Chickens: Easy, Entertaining - and You Get Eggs
Keeping chickens is quite straightforward and they are entertaining creatures. They are rewarding to keep as they’ll entertain you with their clucking around, re-arranging the flooring material in their run and taking dustbaths. In the middle of winter there is less light, so you will get few eggs, otherwise you should get eggs every day. Chickens will generally lay about 6 eggs a week each, so for two dozen, you would need 4.
Chickens prefer somewhere dry to sleep and nestboxes mean you will generally find the eggs, as they can lay in out of the way corners if you’re ot careful. Simple hen houses or portable chicken arks are straightforward to build yourself. Chickens will eat grubs and worms, clear tiny insects and bugs and will eat grass and weeds too, if you leave them to roam. You’ll get lovely deep yellow yolks from chickens that feed naturally too.
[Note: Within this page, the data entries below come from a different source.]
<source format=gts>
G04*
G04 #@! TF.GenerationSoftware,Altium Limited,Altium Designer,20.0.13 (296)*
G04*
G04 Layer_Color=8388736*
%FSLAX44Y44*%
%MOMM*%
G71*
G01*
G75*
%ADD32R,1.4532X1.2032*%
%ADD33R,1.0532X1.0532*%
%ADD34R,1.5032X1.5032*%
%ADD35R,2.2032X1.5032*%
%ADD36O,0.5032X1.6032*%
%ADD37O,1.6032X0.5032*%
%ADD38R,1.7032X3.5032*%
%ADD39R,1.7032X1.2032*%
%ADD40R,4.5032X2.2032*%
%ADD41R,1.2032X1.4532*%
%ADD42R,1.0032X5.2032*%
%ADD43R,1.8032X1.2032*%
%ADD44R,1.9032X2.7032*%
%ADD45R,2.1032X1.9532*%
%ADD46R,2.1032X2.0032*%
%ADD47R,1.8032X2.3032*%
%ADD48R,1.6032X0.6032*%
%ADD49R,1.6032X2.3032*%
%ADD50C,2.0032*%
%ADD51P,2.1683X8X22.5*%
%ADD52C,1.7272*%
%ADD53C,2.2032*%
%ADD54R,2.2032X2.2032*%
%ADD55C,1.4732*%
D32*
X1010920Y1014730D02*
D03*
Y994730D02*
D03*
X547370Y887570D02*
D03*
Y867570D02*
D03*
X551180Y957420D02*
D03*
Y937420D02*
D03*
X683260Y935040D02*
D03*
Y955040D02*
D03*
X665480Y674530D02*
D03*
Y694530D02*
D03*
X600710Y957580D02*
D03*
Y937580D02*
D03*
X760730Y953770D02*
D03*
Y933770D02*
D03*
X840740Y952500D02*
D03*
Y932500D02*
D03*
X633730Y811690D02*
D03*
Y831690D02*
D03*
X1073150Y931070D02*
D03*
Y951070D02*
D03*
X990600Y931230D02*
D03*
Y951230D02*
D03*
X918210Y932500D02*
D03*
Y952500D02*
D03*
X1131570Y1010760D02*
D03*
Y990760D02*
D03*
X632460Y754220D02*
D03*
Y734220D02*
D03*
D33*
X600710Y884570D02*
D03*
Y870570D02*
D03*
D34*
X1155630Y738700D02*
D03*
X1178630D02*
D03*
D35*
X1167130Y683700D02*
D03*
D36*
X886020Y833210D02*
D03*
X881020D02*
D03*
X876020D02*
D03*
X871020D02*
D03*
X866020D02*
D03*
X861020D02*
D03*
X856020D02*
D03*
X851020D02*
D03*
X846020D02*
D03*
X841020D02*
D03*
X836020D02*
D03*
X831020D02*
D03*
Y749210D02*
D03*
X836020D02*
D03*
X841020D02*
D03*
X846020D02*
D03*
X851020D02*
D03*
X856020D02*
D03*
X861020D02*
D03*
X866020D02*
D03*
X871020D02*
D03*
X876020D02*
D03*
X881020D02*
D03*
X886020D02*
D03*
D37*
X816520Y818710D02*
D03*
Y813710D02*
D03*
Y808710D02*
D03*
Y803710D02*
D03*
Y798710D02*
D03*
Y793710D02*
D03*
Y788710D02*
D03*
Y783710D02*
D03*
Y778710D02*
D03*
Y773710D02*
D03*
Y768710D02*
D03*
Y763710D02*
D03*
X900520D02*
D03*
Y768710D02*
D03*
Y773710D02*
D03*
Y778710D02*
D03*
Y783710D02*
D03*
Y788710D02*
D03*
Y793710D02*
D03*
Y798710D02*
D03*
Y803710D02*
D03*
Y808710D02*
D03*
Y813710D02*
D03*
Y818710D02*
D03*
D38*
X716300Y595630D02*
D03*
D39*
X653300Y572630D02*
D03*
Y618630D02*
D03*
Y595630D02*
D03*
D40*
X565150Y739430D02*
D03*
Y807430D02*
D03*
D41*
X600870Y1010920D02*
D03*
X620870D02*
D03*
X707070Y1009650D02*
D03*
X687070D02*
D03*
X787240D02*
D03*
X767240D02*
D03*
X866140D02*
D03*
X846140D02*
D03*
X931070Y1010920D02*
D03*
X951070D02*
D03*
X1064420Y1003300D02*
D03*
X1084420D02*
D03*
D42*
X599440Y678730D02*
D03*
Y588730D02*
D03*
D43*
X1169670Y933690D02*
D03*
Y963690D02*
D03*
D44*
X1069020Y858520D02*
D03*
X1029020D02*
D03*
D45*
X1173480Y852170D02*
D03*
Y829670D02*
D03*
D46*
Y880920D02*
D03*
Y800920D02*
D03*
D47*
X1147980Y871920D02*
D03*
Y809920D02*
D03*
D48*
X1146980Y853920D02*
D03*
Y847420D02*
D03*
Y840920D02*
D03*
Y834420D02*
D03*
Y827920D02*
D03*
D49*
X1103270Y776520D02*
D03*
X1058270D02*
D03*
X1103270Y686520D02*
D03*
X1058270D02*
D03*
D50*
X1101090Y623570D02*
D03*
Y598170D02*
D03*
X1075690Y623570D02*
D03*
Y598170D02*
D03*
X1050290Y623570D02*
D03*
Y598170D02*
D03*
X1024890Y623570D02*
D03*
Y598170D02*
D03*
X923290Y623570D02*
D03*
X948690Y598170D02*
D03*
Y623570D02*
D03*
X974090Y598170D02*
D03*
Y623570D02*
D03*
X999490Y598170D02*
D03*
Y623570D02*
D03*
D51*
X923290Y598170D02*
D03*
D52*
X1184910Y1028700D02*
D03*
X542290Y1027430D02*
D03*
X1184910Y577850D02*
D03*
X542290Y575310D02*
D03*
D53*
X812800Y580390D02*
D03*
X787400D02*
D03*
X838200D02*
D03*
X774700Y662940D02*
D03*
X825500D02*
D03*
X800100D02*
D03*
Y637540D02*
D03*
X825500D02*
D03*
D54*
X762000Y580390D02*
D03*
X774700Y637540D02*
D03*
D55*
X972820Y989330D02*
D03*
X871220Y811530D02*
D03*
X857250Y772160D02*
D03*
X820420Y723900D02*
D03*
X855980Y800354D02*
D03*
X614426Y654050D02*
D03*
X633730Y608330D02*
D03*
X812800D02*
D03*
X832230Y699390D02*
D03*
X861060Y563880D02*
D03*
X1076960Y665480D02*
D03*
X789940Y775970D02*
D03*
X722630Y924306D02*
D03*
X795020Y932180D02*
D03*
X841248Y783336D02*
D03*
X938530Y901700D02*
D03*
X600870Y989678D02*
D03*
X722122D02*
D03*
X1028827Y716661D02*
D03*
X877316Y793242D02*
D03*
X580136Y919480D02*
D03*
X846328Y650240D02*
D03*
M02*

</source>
For laying hens you will needs layers pellets, and possibly some extra grit so the egg shells form properly and they also like a little corn as a treat. They’ll eat kitchen scraps as well.
You’ll enjoy watching your chickens take a dust bath; first creating a shallow pit in dry soil or sand, then wriggling around and flapping their wings to stir up the dust and clean themselves. Sunbathing is a popular activity - they’ll lie on their sides in the warm with their wings out, soaking up the sun.
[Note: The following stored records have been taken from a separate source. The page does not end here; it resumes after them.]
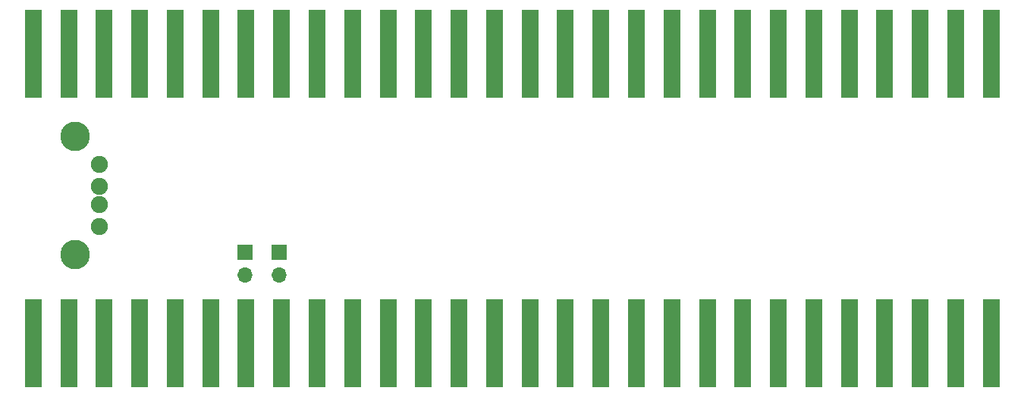
<source format=gbr>
G04 #@! TF.GenerationSoftware,KiCad,Pcbnew,(6.0.6-0)*
G04 #@! TF.CreationDate,2022-08-27T20:22:07+09:00*
G04 #@! TF.ProjectId,MahJamma,4d61684a-616d-46d6-912e-6b696361645f,rev?*
G04 #@! TF.SameCoordinates,Original*
G04 #@! TF.FileFunction,Soldermask,Bot*
G04 #@! TF.FilePolarity,Negative*
%FSLAX46Y46*%
G04 Gerber Fmt 4.6, Leading zero omitted, Abs format (unit mm)*
G04 Created by KiCad (PCBNEW (6.0.6-0)) date 2022-08-27 20:22:07*
%MOMM*%
%LPD*%
G01*
G04 APERTURE LIST*
%ADD10R,1.700000X1.700000*%
%ADD11O,1.700000X1.700000*%
%ADD12R,1.980000X9.900000*%
%ADD13C,3.300000*%
%ADD14C,1.900000*%
G04 APERTURE END LIST*
D10*
X125095000Y-73655000D03*
D11*
X125095000Y-76195000D03*
D12*
X208400000Y-51435000D03*
X204440000Y-51435000D03*
X200480000Y-51435000D03*
X196520000Y-51435000D03*
X192560000Y-51435000D03*
X188600000Y-51435000D03*
X184640000Y-51435000D03*
X180680000Y-51435000D03*
X176720000Y-51435000D03*
X172760000Y-51435000D03*
X168800000Y-51435000D03*
X164840000Y-51435000D03*
X160880000Y-51435000D03*
X156920000Y-51435000D03*
X152960000Y-51435000D03*
X149000000Y-51435000D03*
X145040000Y-51435000D03*
X141080000Y-51435000D03*
X137120000Y-51435000D03*
X133160000Y-51435000D03*
X129200000Y-51435000D03*
X125240000Y-51435000D03*
X121280000Y-51435000D03*
X117320000Y-51435000D03*
X113360000Y-51435000D03*
X109400000Y-51435000D03*
X105440000Y-51435000D03*
X101480000Y-51435000D03*
D10*
X128905000Y-73655000D03*
D11*
X128905000Y-76195000D03*
D12*
X101480000Y-83820000D03*
X105440000Y-83820000D03*
X109400000Y-83820000D03*
X113360000Y-83820000D03*
X117320000Y-83820000D03*
X121280000Y-83820000D03*
X125240000Y-83820000D03*
X129200000Y-83820000D03*
X133160000Y-83820000D03*
X137120000Y-83820000D03*
X141080000Y-83820000D03*
X145040000Y-83820000D03*
X149000000Y-83820000D03*
X152960000Y-83820000D03*
X156920000Y-83820000D03*
X160880000Y-83820000D03*
X164840000Y-83820000D03*
X168800000Y-83820000D03*
X172760000Y-83820000D03*
X176720000Y-83820000D03*
X180680000Y-83820000D03*
X184640000Y-83820000D03*
X188600000Y-83820000D03*
X192560000Y-83820000D03*
X196520000Y-83820000D03*
X200480000Y-83820000D03*
X204440000Y-83820000D03*
X208400000Y-83820000D03*
D13*
X106185000Y-60740000D03*
X106185000Y-73880000D03*
D14*
X108895000Y-70810000D03*
X108895000Y-68310000D03*
X108895000Y-66310000D03*
X108895000Y-63810000D03*
M02*

</source>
Three chickens may be a crowd, four can be better, so there’s less chance on two ganging up on the third as they establish a pecking order.
You will need some sort of housing - you could use a large rabbit hutch raised off the ground for example, if you only have one or two birds. Making a chicken ark to move around your backyard or garden is quite straightforward. Try this excellent book which has chicken ark plans and instructions plus information on keeping chickens. It also has plans for a larger hen house and run - and if you’re really serious a large chicken coop for around 15 birds.
Although chickens can live till they’re 15, they will only lay when they’re younger, up to the age of about 4 years. You can train chickens to recognize a routine like feeding times, and when you put them in their coop for the night, you may find they are there before you.
For at least part of the day, keeping your chickens in a run will minimise any damage to your garden. The chicken ark is a triangular shaped chicken coop (sometimes known as a chicken tractor), which you move around, giving the hens fresh ground.
Chickens need daylight to produce eggs, so you will need to make sure they are let out into their run early in the morning.